**What you have to do:**
Convert every line of the listing below into a Markdown table with the columns "Row" and "Listing line", skipping blank lines and numbering the rows in order.

+===+

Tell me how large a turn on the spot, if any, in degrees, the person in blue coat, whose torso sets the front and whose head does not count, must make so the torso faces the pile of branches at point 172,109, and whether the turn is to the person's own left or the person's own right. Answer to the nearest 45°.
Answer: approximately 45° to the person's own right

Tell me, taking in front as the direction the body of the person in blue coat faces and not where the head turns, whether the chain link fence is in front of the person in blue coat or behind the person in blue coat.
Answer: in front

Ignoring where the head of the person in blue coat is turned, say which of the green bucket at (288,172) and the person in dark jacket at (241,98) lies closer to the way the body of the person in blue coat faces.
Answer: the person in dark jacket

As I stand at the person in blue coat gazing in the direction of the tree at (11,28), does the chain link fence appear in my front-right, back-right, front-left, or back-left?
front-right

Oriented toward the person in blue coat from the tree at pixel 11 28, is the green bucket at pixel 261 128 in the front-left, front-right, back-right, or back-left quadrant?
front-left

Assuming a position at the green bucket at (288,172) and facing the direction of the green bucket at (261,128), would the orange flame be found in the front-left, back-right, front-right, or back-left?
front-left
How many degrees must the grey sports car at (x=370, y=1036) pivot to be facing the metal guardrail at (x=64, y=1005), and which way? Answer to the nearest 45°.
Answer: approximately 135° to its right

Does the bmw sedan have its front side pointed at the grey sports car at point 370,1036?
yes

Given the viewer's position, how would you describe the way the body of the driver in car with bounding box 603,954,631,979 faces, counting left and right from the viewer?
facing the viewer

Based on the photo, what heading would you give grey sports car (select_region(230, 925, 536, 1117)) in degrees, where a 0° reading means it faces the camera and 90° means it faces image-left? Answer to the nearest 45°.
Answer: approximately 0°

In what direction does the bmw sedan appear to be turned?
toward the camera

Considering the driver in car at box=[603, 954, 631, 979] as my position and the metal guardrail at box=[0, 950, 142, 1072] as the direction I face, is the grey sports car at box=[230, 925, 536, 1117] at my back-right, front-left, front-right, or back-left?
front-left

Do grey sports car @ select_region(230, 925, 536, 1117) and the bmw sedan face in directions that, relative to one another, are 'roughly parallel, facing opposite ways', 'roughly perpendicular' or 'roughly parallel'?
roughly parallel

+===+

**Solution to this exercise:**
| Row | Listing line |
|---|---|
| 1 | Tell me how large a turn on the spot, if any, in degrees, the person in blue coat, whose torso sets the front and whose head does not count, must make so the torso faces the pile of branches at point 172,109, and whether the turn is to the person's own left or the person's own right. Answer to the nearest 45°. |
| 2 | Answer: approximately 45° to the person's own right |
| 3 | Tell me, taking in front as the direction the body of the person in blue coat faces and not where the head turns, whether the chain link fence is in front of the person in blue coat or behind the person in blue coat. |
| 4 | Answer: in front |
| 5 | Ignoring where the head of the person in blue coat is turned, say which of the green bucket at (288,172) and the person in dark jacket at (241,98) lies closer to the way the body of the person in blue coat faces. |
| 6 | Answer: the person in dark jacket |
| 7 | As I stand at the person in blue coat gazing in the direction of the tree at (11,28), does the chain link fence appear in my front-right, back-right, front-left, or back-left? |
| 8 | front-right |
| 9 | Oriented toward the person in blue coat from the tree at pixel 11 28, is the green bucket at pixel 261 128 in the front-left, front-right, back-right, or back-left quadrant? |
| 10 | front-left |
| 11 | Assuming a position at the green bucket at (288,172) and facing the direction of the green bucket at (261,128), would the orange flame be found in the front-left, back-right, front-right, or back-left? |
| 12 | front-left |
| 13 | How many degrees must the grey sports car at (x=370, y=1036) pivot to be facing the metal guardrail at (x=64, y=1005), and which way? Answer to the nearest 45°. |
| 14 | Answer: approximately 135° to its right |
| 15 | Does the bmw sedan have its front side pointed at the grey sports car at point 370,1036? |
| 16 | yes |
| 17 | Given the viewer's position, how would you describe the way the body of the driver in car with bounding box 603,954,631,979 faces, counting left and right from the viewer? |
| 18 | facing the viewer |
| 19 | Based on the photo, what heading would you give grey sports car (select_region(230, 925, 536, 1117)) in degrees, where a 0° reading means it faces the camera and 90° means it faces image-left? Answer to the nearest 45°. |
| 20 | Answer: approximately 0° |
| 21 | In what direction does the bmw sedan appear to be turned? |
| 22 | toward the camera |
| 23 | Considering the driver in car at box=[603, 954, 631, 979] as my position and the metal guardrail at box=[0, 950, 142, 1072] as the direction I face, is the grey sports car at box=[230, 925, 536, 1117] at my back-right, front-left, front-right, or back-left? |
| 24 | front-left |
| 25 | Do grey sports car @ select_region(230, 925, 536, 1117) and the bmw sedan face in directions that, relative to one another, are 'roughly parallel, facing opposite ways', 'roughly perpendicular' or 'roughly parallel'? |
| 26 | roughly parallel |